PROVIDED PASSAGE:

If crypto is an attention market, KOLs (Key Opinion Leaders) are its market makers.
Between 2024 to 2025, their business model has professionalized, fragmented, and thanks to leaks, sleuths, and a few spectacular scandals, been dragged into brighter light.
But before we dive into the mess, a quick refresher…
What’s a KOL Again?
In the crypto world, a KOL (Key Opinion Leader) is more than “someone with many followers.” They are the folks whose posts, spaces, or videos can, sometimes, move markets, shape sentiment, or lend credibility to a fledgling token. Their perceived value lies in three things:
- Trust & credibility (or at least the appearance of it)
- Access to “alpha” (early info, project teasers, behind-the-scenes whispers)
- Amplification (many eyes, many ears, one loud megaphone)
Crypto projects pour significant budgets into KOL marketing, hoping to spark awareness, seed narratives, or build hype. That’s the glossy version. The other side is less glamorous, and far more revealing.
An award that reads like satire
Every September, the industry gathers at TOKEN2049, one of the largest crypto conferences in Asia. The event is a mix of panels, networking, project showcases, and, of course, shiny awards.
This year, though, the spotlight was deemed a joke. Professor Crypto, a supposed KOL many on CT have never even heard of, was crowned Best Crypto Content Creator of the Year. Instead of applause, the announcement triggered bewilderment, laughter, and a whole lot of raised eyebrows.
A crypto influencer StarPlatinumSOL delivered a ruthless breakdown on X concerning Professor Crypto award mentioning that he had “0% success rate on promoted tokens,” as well as “50%” outright rugs, the rest down more than “60%,” and yet… two consecutive “Content Creator of the Year” awards.

ACTIVITY:
Reproduce the passage on crypto KOLs in full, word for word, with its original line breaks and punctuation.

THE DATA:

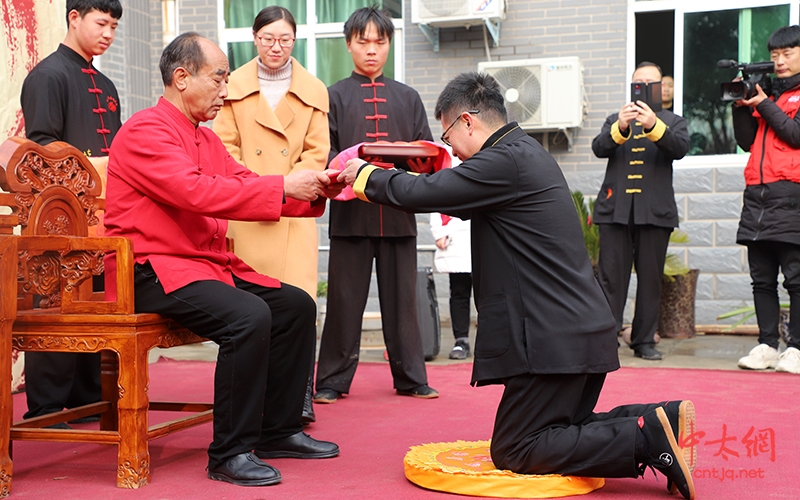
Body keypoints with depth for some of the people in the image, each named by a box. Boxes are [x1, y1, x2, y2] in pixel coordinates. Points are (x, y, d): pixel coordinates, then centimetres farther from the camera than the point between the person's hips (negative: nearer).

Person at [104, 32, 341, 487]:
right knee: (249, 316, -30)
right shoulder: (147, 130, -12)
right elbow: (197, 192, -25)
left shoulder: (207, 139, 19)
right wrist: (283, 187, -24)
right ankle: (230, 453, -19)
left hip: (210, 263, 10)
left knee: (296, 305, 3)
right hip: (151, 271, -10)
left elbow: (248, 185, 13)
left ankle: (278, 430, 12)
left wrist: (313, 192, -4)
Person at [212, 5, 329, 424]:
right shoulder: (233, 87, 11)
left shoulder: (313, 91, 12)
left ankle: (299, 398, -4)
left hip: (293, 212, 0)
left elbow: (317, 152, 8)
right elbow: (225, 148, 7)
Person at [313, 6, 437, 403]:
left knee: (401, 296, 6)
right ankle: (333, 380, 9)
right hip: (350, 210, -2)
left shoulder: (408, 98, 16)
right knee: (345, 298, 0)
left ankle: (410, 376, 15)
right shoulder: (334, 96, 9)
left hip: (398, 210, 2)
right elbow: (324, 153, 1)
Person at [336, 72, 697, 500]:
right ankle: (659, 421, 3)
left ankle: (648, 435, -13)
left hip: (555, 339, -10)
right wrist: (383, 181, 19)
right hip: (587, 331, 10)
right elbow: (463, 201, 24)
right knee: (560, 434, 20)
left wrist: (366, 175, 2)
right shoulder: (524, 152, 16)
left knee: (513, 452, -2)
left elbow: (422, 194, -17)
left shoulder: (506, 161, -15)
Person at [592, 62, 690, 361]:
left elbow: (680, 148, -8)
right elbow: (598, 148, -2)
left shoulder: (672, 122, 14)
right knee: (611, 277, -4)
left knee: (650, 278, 3)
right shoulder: (615, 120, 17)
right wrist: (620, 128, -22)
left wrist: (653, 126, -26)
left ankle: (644, 341, 10)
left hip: (655, 210, 0)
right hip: (616, 209, 0)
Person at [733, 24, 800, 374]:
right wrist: (742, 106, 4)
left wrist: (763, 105, -7)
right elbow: (747, 141, 16)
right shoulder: (768, 92, 21)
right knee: (762, 279, 6)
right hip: (757, 196, 6)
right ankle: (767, 345, 11)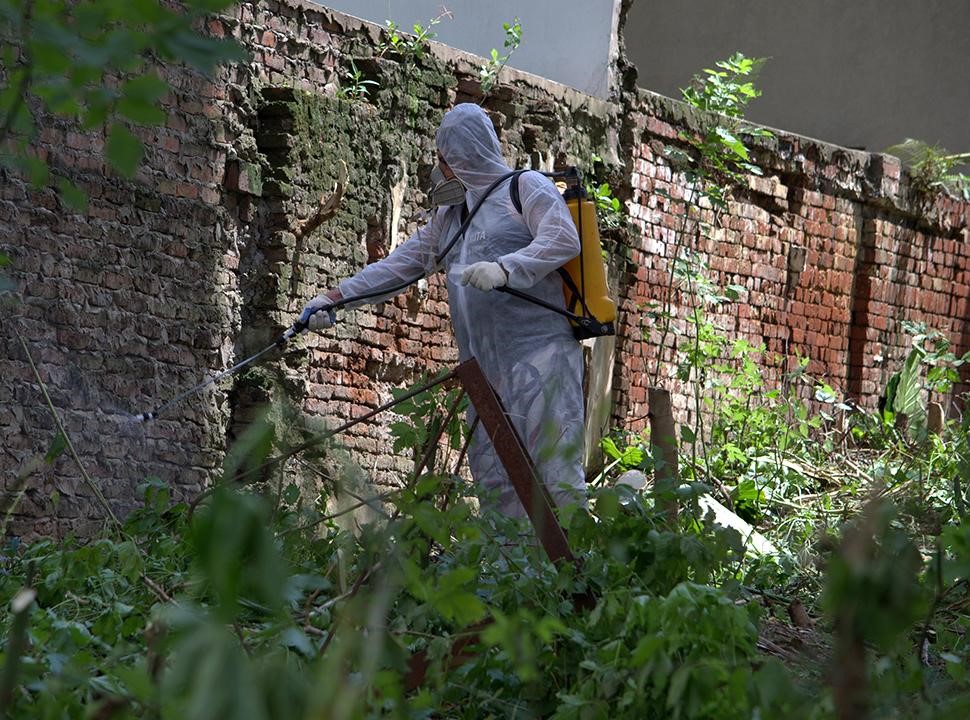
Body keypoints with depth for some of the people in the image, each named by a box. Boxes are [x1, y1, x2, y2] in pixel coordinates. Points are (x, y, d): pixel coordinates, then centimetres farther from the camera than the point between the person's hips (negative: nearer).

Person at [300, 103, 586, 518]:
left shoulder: (526, 187, 3)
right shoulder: (449, 216, 27)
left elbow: (565, 239, -11)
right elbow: (404, 262, 24)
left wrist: (505, 268, -23)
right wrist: (337, 297, 14)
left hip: (538, 349, -7)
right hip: (484, 367, 8)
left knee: (552, 463, -15)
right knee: (493, 475, -2)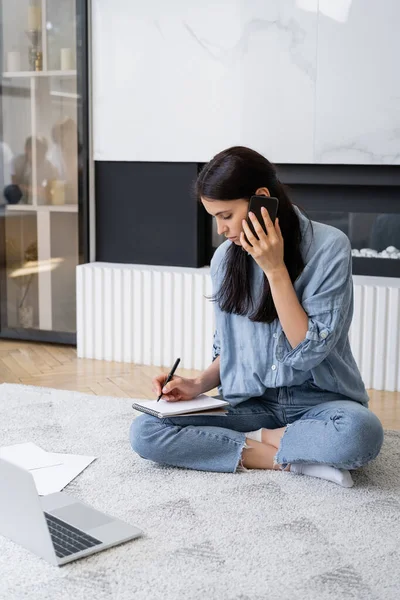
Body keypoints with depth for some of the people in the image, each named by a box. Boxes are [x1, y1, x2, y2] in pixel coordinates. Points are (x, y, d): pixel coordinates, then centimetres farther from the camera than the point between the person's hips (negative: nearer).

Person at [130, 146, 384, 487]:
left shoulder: (328, 246, -12)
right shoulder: (226, 258, 2)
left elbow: (308, 351, -17)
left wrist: (275, 269, -20)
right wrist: (199, 385, -5)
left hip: (318, 401, -4)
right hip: (252, 404, 4)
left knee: (360, 431, -39)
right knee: (144, 432, -18)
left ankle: (256, 438, -11)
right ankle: (293, 459, -15)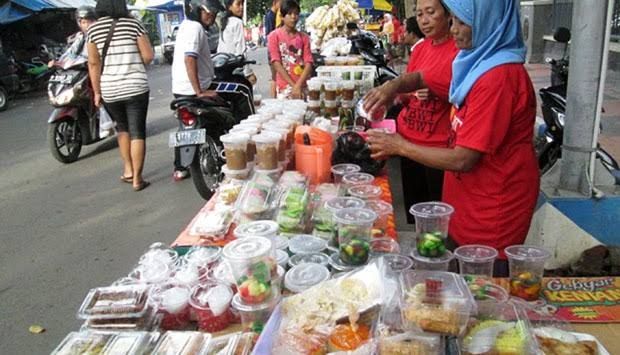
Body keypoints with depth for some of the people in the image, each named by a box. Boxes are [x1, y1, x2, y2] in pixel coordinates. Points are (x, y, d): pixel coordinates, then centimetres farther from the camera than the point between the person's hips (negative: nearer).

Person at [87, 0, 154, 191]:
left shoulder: (93, 29, 1)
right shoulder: (133, 24, -4)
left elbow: (93, 63, 0)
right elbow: (148, 56, -5)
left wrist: (97, 92, 7)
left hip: (109, 90, 3)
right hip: (135, 87, -2)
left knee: (122, 129, 22)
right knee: (137, 132, 3)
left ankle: (128, 170, 23)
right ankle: (137, 178, 4)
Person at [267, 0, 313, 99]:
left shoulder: (304, 37, 9)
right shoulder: (274, 36, 0)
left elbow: (308, 63, 1)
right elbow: (276, 63, -6)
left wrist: (298, 85, -13)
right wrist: (293, 85, -12)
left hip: (304, 86, 3)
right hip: (285, 86, -3)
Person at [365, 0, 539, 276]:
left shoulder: (499, 78, -24)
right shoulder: (479, 63, 5)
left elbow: (463, 160, -25)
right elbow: (424, 78, 17)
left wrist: (399, 146, -15)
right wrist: (394, 86, -5)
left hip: (492, 215, -8)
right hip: (472, 203, 9)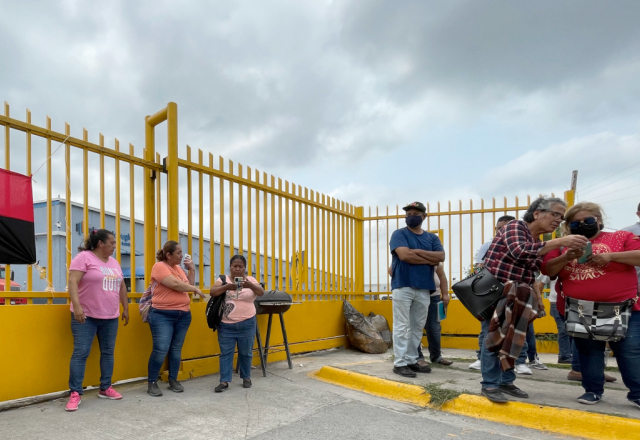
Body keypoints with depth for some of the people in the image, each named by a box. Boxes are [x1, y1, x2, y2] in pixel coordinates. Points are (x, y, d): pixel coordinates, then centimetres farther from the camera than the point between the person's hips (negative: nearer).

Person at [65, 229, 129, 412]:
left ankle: (105, 388, 22)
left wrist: (125, 309, 19)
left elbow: (122, 286, 19)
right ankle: (75, 393, 5)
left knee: (108, 352, 11)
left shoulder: (114, 262, 13)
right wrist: (77, 306, -27)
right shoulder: (84, 257, -8)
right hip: (86, 317, -7)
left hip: (110, 317, 7)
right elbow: (73, 282, -17)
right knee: (81, 353, -4)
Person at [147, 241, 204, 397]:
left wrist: (192, 269, 6)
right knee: (161, 350, -7)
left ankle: (173, 380, 22)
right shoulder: (159, 266, -9)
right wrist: (196, 289, -8)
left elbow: (189, 285, 16)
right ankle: (152, 383, 8)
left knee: (176, 349, 11)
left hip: (183, 315, 7)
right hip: (162, 315, -6)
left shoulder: (179, 268, 13)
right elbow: (175, 284, -20)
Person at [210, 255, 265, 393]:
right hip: (226, 325, 0)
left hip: (247, 324, 0)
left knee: (245, 353, 11)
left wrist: (250, 285, -35)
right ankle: (224, 381, 12)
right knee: (225, 353, 4)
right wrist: (226, 287, -32)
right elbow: (212, 292, -14)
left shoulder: (250, 280, 0)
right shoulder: (223, 279, 0)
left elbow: (261, 292, -15)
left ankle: (246, 378, 27)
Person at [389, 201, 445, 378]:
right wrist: (430, 260, -6)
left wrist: (417, 252, -11)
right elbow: (404, 255, -15)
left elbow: (441, 256, -1)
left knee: (417, 327, 9)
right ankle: (400, 363, 1)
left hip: (424, 288, 5)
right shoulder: (399, 234, 2)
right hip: (403, 286, -5)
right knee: (402, 326, -4)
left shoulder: (432, 237, 15)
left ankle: (412, 360, 18)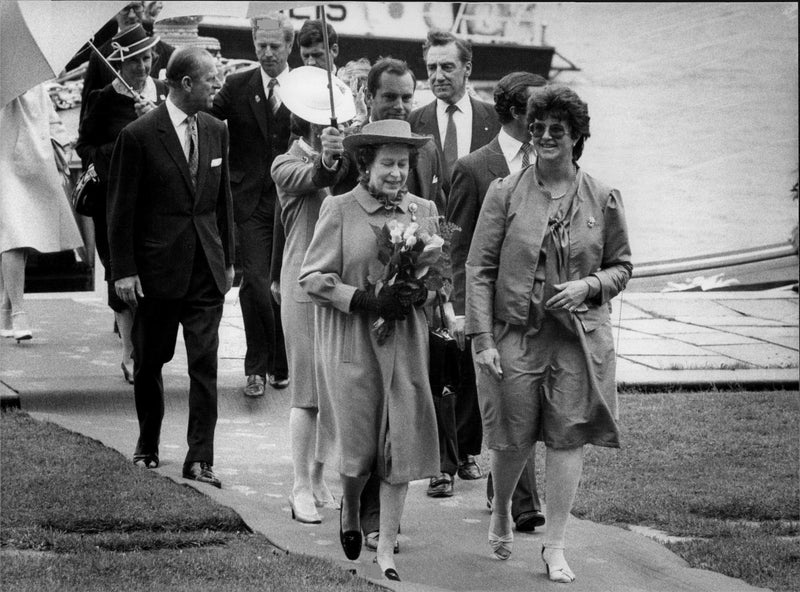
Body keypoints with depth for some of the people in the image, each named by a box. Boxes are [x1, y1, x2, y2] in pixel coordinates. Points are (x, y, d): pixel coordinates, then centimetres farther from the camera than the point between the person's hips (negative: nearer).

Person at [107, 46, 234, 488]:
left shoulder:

ANSWER TO THIS TASK:
If crypto is an attention market, KOLs (Key Opinion Leaders) are its market makers.
Between 2024 to 2025, their business model has professionalized, fragmented, and thanks to leaks, sleuths, and a few spectacular scandals, been dragged into brighter light.
But before we dive into the mess, a quick refresher…
What’s a KOL Again?
In the crypto world, a KOL (Key Opinion Leader) is more than “someone with many followers.” They are the folks whose posts, spaces, or videos can, sometimes, move markets, shape sentiment, or lend credibility to a fledgling token. Their perceived value lies in three things:
- Trust & credibility (or at least the appearance of it)
- Access to “alpha” (early info, project teasers, behind-the-scenes whispers)
- Amplification (many eyes, many ears, one loud megaphone)
Crypto projects pour significant budgets into KOL marketing, hoping to spark awareness, seed narratives, or build hype. That’s the glossy version. The other side is less glamorous, and far more revealing.
An award that reads like satire
Every September, the industry gathers at TOKEN2049, one of the largest crypto conferences in Asia. The event is a mix of panels, networking, project showcases, and, of course, shiny awards.
This year, though, the spotlight was deemed a joke. Professor Crypto, a supposed KOL many on CT have never even heard of, was crowned Best Crypto Content Creator of the Year. Instead of applause, the announcement triggered bewilderment, laughter, and a whole lot of raised eyebrows.
A crypto influencer StarPlatinumSOL delivered a ruthless breakdown on X concerning Professor Crypto award mentioning that he had “0% success rate on promoted tokens,” as well as “50%” outright rugs, the rest down more than “60%,” and yet… two consecutive “Content Creator of the Year” awards.